Stored data entries
Segment Open

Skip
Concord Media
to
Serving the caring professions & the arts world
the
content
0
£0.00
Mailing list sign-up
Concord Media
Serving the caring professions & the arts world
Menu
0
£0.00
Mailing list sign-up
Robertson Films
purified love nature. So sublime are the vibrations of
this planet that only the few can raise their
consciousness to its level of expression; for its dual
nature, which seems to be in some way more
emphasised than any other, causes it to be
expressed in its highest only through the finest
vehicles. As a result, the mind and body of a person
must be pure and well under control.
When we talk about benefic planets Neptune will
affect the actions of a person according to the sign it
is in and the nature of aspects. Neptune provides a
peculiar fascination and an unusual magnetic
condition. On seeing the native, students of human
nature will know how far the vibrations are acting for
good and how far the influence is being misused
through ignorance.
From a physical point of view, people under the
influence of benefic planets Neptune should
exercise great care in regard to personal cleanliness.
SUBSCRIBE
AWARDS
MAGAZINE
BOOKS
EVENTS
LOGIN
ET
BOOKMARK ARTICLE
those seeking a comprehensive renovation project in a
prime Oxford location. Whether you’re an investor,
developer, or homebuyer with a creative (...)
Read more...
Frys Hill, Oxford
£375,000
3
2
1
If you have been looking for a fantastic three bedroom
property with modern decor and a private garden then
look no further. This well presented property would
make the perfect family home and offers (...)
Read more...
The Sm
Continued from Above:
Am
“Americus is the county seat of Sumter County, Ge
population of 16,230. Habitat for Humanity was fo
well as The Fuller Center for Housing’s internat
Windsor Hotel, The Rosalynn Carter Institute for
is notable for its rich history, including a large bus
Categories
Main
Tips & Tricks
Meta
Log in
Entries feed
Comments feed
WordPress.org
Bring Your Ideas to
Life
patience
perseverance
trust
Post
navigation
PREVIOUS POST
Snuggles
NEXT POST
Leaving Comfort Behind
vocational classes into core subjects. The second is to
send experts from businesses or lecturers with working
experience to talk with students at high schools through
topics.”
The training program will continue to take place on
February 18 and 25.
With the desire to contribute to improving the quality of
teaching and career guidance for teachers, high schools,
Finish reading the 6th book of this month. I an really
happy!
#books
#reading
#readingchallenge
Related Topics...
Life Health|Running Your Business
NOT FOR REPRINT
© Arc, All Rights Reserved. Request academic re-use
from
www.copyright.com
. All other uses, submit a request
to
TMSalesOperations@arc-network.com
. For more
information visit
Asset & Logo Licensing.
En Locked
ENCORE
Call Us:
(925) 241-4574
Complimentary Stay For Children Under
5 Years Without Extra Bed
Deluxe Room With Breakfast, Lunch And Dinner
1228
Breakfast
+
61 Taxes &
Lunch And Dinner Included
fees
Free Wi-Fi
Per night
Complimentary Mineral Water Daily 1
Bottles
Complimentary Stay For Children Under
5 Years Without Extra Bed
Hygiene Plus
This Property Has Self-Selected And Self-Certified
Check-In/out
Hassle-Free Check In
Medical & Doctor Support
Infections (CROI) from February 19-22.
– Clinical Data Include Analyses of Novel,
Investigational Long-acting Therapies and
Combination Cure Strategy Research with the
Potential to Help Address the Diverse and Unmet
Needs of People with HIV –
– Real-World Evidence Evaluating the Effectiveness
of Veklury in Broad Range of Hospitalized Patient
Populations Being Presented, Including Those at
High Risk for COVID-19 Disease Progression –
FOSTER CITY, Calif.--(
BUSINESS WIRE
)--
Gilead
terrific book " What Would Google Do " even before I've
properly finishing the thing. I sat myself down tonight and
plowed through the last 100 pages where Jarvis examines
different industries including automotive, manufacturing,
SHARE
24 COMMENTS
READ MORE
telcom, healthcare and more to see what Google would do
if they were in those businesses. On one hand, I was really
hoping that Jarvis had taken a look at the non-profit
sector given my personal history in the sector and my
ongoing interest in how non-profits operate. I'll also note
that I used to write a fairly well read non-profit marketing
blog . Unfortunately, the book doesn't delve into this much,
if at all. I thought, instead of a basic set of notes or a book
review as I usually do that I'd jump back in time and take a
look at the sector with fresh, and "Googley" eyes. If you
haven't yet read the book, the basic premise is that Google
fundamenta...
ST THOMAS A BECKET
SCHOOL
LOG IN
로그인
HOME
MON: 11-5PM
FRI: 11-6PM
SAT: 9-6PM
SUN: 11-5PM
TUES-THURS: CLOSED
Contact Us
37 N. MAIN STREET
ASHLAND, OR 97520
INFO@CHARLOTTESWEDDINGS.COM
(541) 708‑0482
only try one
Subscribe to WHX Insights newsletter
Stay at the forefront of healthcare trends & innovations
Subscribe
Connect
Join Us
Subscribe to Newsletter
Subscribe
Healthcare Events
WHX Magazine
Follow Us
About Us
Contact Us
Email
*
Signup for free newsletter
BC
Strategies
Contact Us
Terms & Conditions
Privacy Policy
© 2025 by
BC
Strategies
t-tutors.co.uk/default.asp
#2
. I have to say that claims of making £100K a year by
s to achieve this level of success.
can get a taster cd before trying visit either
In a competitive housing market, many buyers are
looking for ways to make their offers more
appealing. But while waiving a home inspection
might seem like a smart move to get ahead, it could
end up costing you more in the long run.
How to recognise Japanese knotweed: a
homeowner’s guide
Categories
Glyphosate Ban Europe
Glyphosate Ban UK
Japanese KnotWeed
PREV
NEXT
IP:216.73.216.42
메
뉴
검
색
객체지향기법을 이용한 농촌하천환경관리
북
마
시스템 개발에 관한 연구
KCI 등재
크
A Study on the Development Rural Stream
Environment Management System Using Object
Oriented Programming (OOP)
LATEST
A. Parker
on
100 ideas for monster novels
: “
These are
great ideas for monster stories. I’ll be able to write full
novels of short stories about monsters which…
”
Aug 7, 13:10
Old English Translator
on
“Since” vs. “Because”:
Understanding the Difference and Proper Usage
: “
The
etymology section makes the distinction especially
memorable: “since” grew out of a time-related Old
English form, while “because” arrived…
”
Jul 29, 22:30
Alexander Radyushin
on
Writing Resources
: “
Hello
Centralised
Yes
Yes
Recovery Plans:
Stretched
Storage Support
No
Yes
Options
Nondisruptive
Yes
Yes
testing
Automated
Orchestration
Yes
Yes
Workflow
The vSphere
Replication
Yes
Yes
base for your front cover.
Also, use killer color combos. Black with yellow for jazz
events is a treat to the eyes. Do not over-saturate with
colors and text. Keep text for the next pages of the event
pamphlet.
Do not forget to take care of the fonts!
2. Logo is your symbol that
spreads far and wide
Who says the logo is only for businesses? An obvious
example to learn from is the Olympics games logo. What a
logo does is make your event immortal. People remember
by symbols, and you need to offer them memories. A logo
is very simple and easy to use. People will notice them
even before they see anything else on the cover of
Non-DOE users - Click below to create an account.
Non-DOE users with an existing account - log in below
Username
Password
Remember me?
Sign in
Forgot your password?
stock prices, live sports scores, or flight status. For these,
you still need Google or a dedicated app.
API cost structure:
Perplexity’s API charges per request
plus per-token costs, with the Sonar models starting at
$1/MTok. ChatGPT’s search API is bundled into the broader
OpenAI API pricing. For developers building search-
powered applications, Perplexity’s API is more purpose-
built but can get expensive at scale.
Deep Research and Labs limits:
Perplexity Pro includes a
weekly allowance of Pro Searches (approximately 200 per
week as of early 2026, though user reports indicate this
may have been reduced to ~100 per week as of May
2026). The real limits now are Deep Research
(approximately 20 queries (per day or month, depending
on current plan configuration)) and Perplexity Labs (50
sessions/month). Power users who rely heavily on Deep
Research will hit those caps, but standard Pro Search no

Segment Closed

## Exercise goal:
Would you retype the lines above from the one with "FRI: 11-6PM" down to the one with "Also, use killer", word for word, both ends included and no other lines?

## Answer for this exercise:
FRI: 11-6PM
SAT: 9-6PM
SUN: 11-5PM
TUES-THURS: CLOSED
Contact Us
37 N. MAIN STREET
ASHLAND, OR 97520
INFO@CHARLOTTESWEDDINGS.COM
(541) 708‑0482
only try one
Subscribe to WHX Insights newsletter
Stay at the forefront of healthcare trends & innovations
Subscribe
Connect
Join Us
Subscribe to Newsletter
Subscribe
Healthcare Events
WHX Magazine
Follow Us
About Us
Contact Us
Email
*
Signup for free newsletter
BC
Strategies
Contact Us
Terms & Conditions
Privacy Policy
© 2025 by
BC
Strategies
t-tutors.co.uk/default.asp
#2
. I have to say that claims of making £100K a year by
s to achieve this level of success.
can get a taster cd before trying visit either
In a competitive housing market, many buyers are
looking for ways to make their offers more
appealing. But while waiving a home inspection
might seem like a smart move to get ahead, it could
end up costing you more in the long run.
How to recognise Japanese knotweed: a
homeowner’s guide
Categories
Glyphosate Ban Europe
Glyphosate Ban UK
Japanese KnotWeed
PREV
NEXT
IP:216.73.216.42
메
뉴
검
색
객체지향기법을 이용한 농촌하천환경관리
북
마
시스템 개발에 관한 연구
KCI 등재
크
A Study on the Development Rural Stream
Environment Management System Using Object
Oriented Programming (OOP)
LATEST
A. Parker
on
100 ideas for monster novels
: “
These are
great ideas for monster stories. I’ll be able to write full
novels of short stories about monsters which…
”
Aug 7, 13:10
Old English Translator
on
“Since” vs. “Because”:
Understanding the Difference and Proper Usage
: “
The
etymology section makes the distinction especially
memorable: “since” grew out of a time-related Old
English form, while “because” arrived…
”
Jul 29, 22:30
Alexander Radyushin
on
Writing Resources
: “
Hello
Centralised
Yes
Yes
Recovery Plans:
Stretched
Storage Support
No
Yes
Options
Nondisruptive
Yes
Yes
testing
Automated
Orchestration
Yes
Yes
Workflow
The vSphere
Replication
Yes
Yes
base for your front cover.
Also, use killer color combos. Black with yellow for jazz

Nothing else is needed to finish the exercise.